Activity
Skip the pictures. Give all the data again exactly.

Rendered page images

++++++

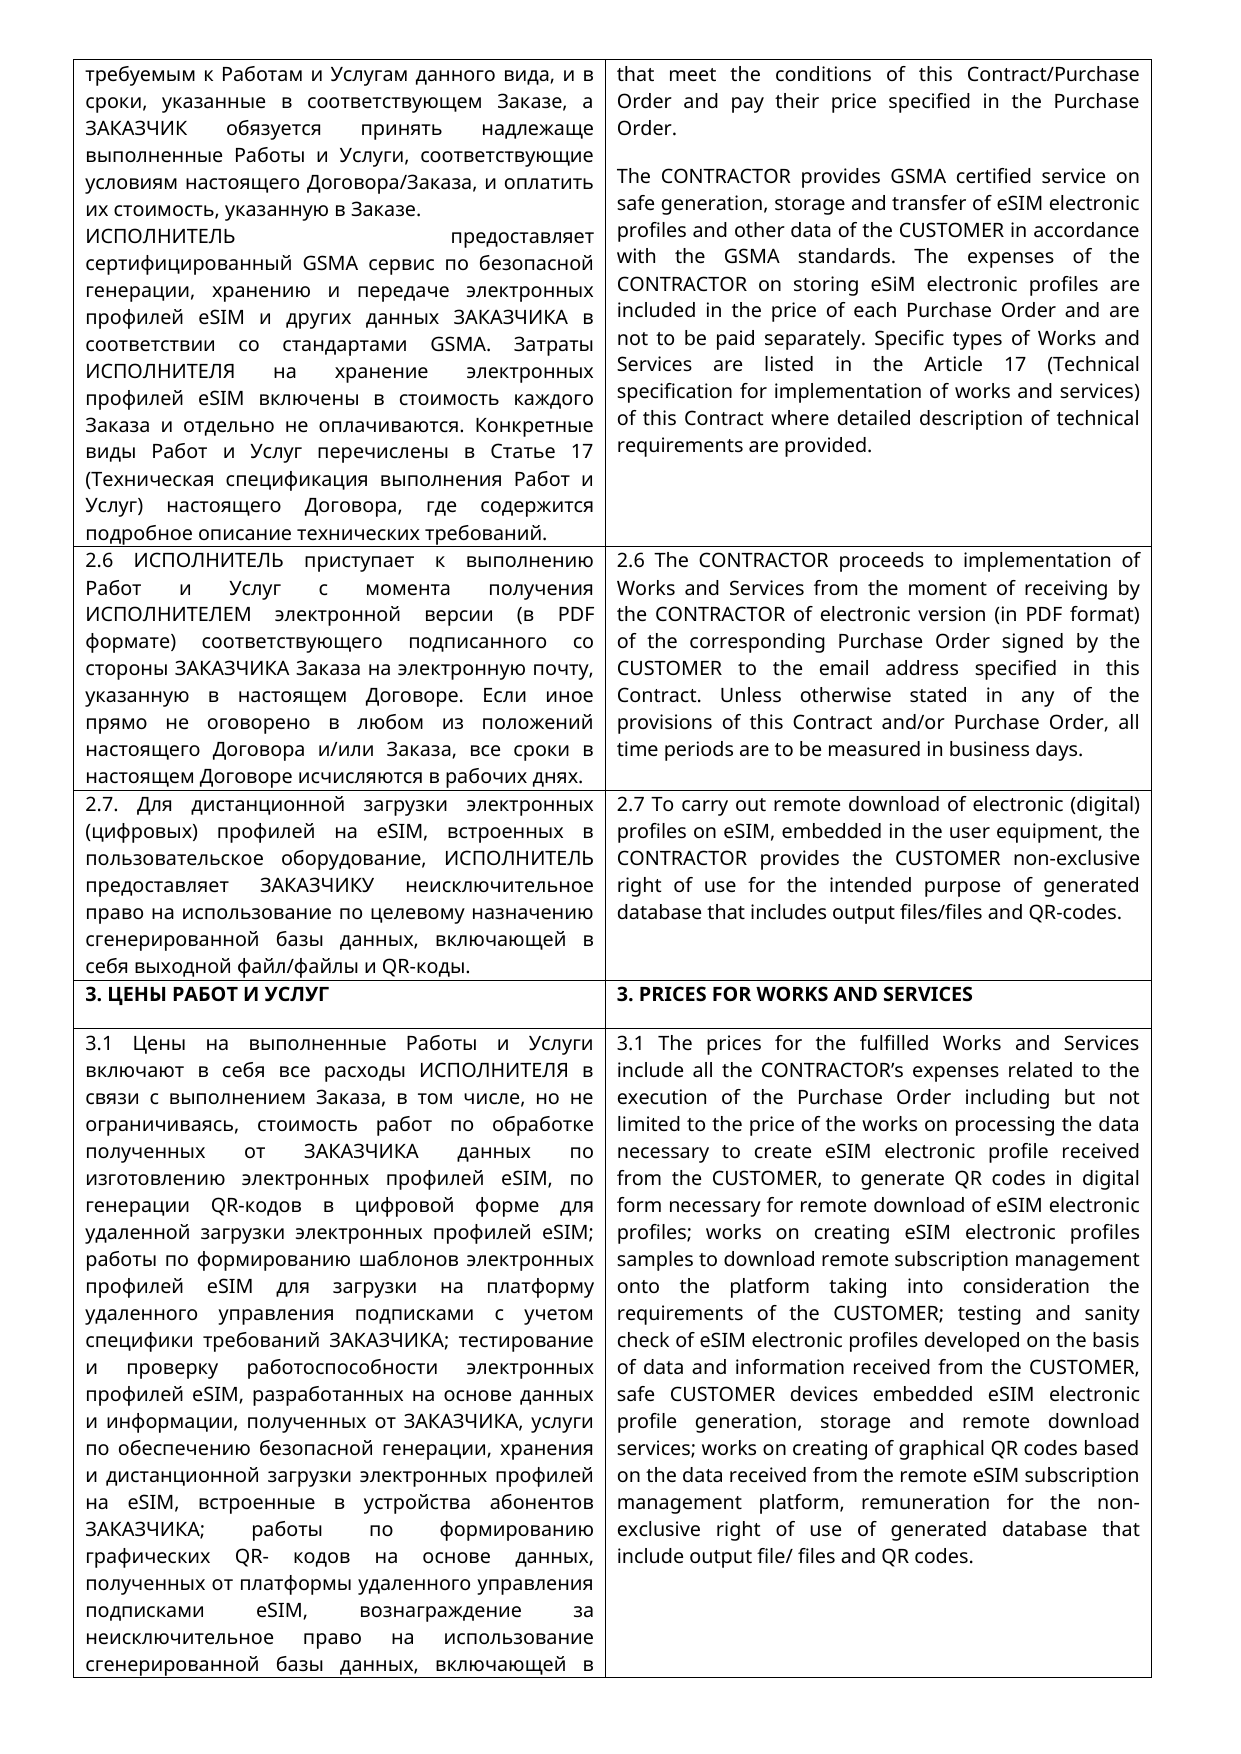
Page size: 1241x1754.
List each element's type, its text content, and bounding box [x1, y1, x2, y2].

table_cell 3. PRICES FOR WORKS AND SERVICES [606, 981, 1151, 1028]
table_cell 2.6 The CONTRACTOR proceeds to implementation of Works and Services from the moment of receiving by the CONTRACTOR of electronic version (in PDF format) of the corresponding Purchase Order signed by the CUSTOMER to the email address specified in this Contract. Unless otherwise stated in any of the provisions of this Contract and/or Purchase Order, all time periods are to be measured in business days. [606, 547, 1151, 789]
table_cell 3.1 Цены на выполненные Работы и Услуги включают в себя все расходы ИСПОЛНИТЕЛЯ в связи с выполнением Заказа, в том числе, но не ограничиваясь, стоимость работ по обработке полученных от ЗАКАЗЧИКА данных по изготовлению электронных профилей eSIM, по генерации QR-кодов в цифровой форме для удаленной загрузки электронных профилей eSIM; работы по формированию шаблонов электронных профилей eSIM для загрузки на платформу удаленного управления подписками с учетом специфики требований ЗАКАЗЧИКА; тестирование и проверку работоспособности электронных профилей eSIM, разработанных на основе данных и информации, полученных от ЗАКАЗЧИКА, услуги по обеспечению безопасной генерации, хранения и дистанционной загрузки электронных профилей на eSIM, встроенные в устройства абонентов ЗАКАЗЧИКА; работы по формированию графических QR- кодов на основе данных, полученных от платформы удаленного управления подписками eSIM, вознаграждение за неисключительное право на использование сгенерированной базы данных, включающей в себя выходной файл/файлы и QR-коды. [74, 1029, 605, 1677]
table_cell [74, 60, 605, 546]
table_cell 2.7 To carry out remote download of electronic (digital) profiles on eSIM, embedded in the user equipment, the CONTRACTOR provides the CUSTOMER non-exclusive right of use for the intended purpose of generated database that includes output files/files and QR-codes. [606, 791, 1151, 979]
table_cell 3.1 The prices for the fulfilled Works and Services include all the CONTRACTOR’s expenses related to the execution of the Purchase Order including but not limited to the price of the works on processing the data necessary to create eSIM electronic profile received from the CUSTOMER, to generate QR codes in digital form necessary for remote download of eSIM electronic profiles; works on creating eSIM electronic profiles samples to download remote subscription management onto the platform taking into consideration the requirements of the CUSTOMER; testing and sanity check of eSIM electronic profiles developed on the basis of data and information received from the CUSTOMER, safe CUSTOMER devices embedded eSIM electronic profile generation, storage and remote download services; works on creating of graphical QR codes based on the data received from the remote eSIM subscription management platform, remuneration for the non-exclusive right of use of generated database that include output file/ files and QR codes. [606, 1029, 1151, 1677]
table_cell 3. ЦЕНЫ РАБОТ И УСЛУГ [74, 981, 605, 1028]
table_cell 2.6 ИСПОЛНИТЕЛЬ приступает к выполнению Работ и Услуг с момента получения ИСПОЛНИТЕЛЕМ электронной версии (в PDF формате) соответствующего подписанного со стороны ЗАКАЗЧИКА Заказа на электронную почту, указанную в настоящем Договоре. Если иное прямо не оговорено в любом из положений настоящего Договора и/или Заказа, все сроки в настоящем Договоре исчисляются в рабочих днях. [74, 547, 605, 789]
table_cell 2.7. Для дистанционной загрузки электронных (цифровых) профилей на eSIM, встроенных в пользовательское оборудование, ИСПОЛНИТЕЛЬ предоставляет ЗАКАЗЧИКУ неисключительное право на использование по целевому назначению сгенерированной базы данных, включающей в себя выходной файл/файлы и QR-коды. [74, 791, 605, 979]
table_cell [606, 60, 1151, 546]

++++++

Exercise answer
Page size: 1241x1754.
List each element's type, its text content, and bounding box [x1, y1, x2, y2].

table_cell 3. PRICES FOR WORKS AND SERVICES [606, 981, 1151, 1028]
table_cell 2.6 The CONTRACTOR proceeds to implementation of Works and Services from the moment of receiving by the CONTRACTOR of electronic version (in PDF format) of the corresponding Purchase Order signed by the CUSTOMER to the email address specified in this Contract. Unless otherwise stated in any of the provisions of this Contract and/or Purchase Order, all time periods are to be measured in business days. [606, 547, 1151, 789]
table_cell 3.1 Цены на выполненные Работы и Услуги включают в себя все расходы ИСПОЛНИТЕЛЯ в связи с выполнением Заказа, в том числе, но не ограничиваясь, стоимость работ по обработке полученных от ЗАКАЗЧИКА данных по изготовлению электронных профилей eSIM, по генерации QR-кодов в цифровой форме для удаленной загрузки электронных профилей eSIM; работы по формированию шаблонов электронных профилей eSIM для загрузки на платформу удаленного управления подписками с учетом специфики требований ЗАКАЗЧИКА; тестирование и проверку работоспособности электронных профилей eSIM, разработанных на основе данных и информации, полученных от ЗАКАЗЧИКА, услуги по обеспечению безопасной генерации, хранения и дистанционной загрузки электронных профилей на eSIM, встроенные в устройства абонентов ЗАКАЗЧИКА; работы по формированию графических QR- кодов на основе данных, полученных от платформы удаленного управления подписками eSIM, вознаграждение за неисключительное право на использование сгенерированной базы данных, включающей в себя выходной файл/файлы и QR-коды. [74, 1029, 605, 1677]
table_cell [74, 60, 605, 546]
table_cell 2.7 To carry out remote download of electronic (digital) profiles on eSIM, embedded in the user equipment, the CONTRACTOR provides the CUSTOMER non-exclusive right of use for the intended purpose of generated database that includes output files/files and QR-codes. [606, 791, 1151, 979]
table_cell 3.1 The prices for the fulfilled Works and Services include all the CONTRACTOR’s expenses related to the execution of the Purchase Order including but not limited to the price of the works on processing the data necessary to create eSIM electronic profile received from the CUSTOMER, to generate QR codes in digital form necessary for remote download of eSIM electronic profiles; works on creating eSIM electronic profiles samples to download remote subscription management onto the platform taking into consideration the requirements of the CUSTOMER; testing and sanity check of eSIM electronic profiles developed on the basis of data and information received from the CUSTOMER, safe CUSTOMER devices embedded eSIM electronic profile generation, storage and remote download services; works on creating of graphical QR codes based on the data received from the remote eSIM subscription management platform, remuneration for the non-exclusive right of use of generated database that include output file/ files and QR codes. [606, 1029, 1151, 1677]
table_cell 3. ЦЕНЫ РАБОТ И УСЛУГ [74, 981, 605, 1028]
table_cell 2.6 ИСПОЛНИТЕЛЬ приступает к выполнению Работ и Услуг с момента получения ИСПОЛНИТЕЛЕМ электронной версии (в PDF формате) соответствующего подписанного со стороны ЗАКАЗЧИКА Заказа на электронную почту, указанную в настоящем Договоре. Если иное прямо не оговорено в любом из положений настоящего Договора и/или Заказа, все сроки в настоящем Договоре исчисляются в рабочих днях. [74, 547, 605, 789]
table_cell 2.7. Для дистанционной загрузки электронных (цифровых) профилей на eSIM, встроенных в пользовательское оборудование, ИСПОЛНИТЕЛЬ предоставляет ЗАКАЗЧИКУ неисключительное право на использование по целевому назначению сгенерированной базы данных, включающей в себя выходной файл/файлы и QR-коды. [74, 791, 605, 979]
table_cell [606, 60, 1151, 546]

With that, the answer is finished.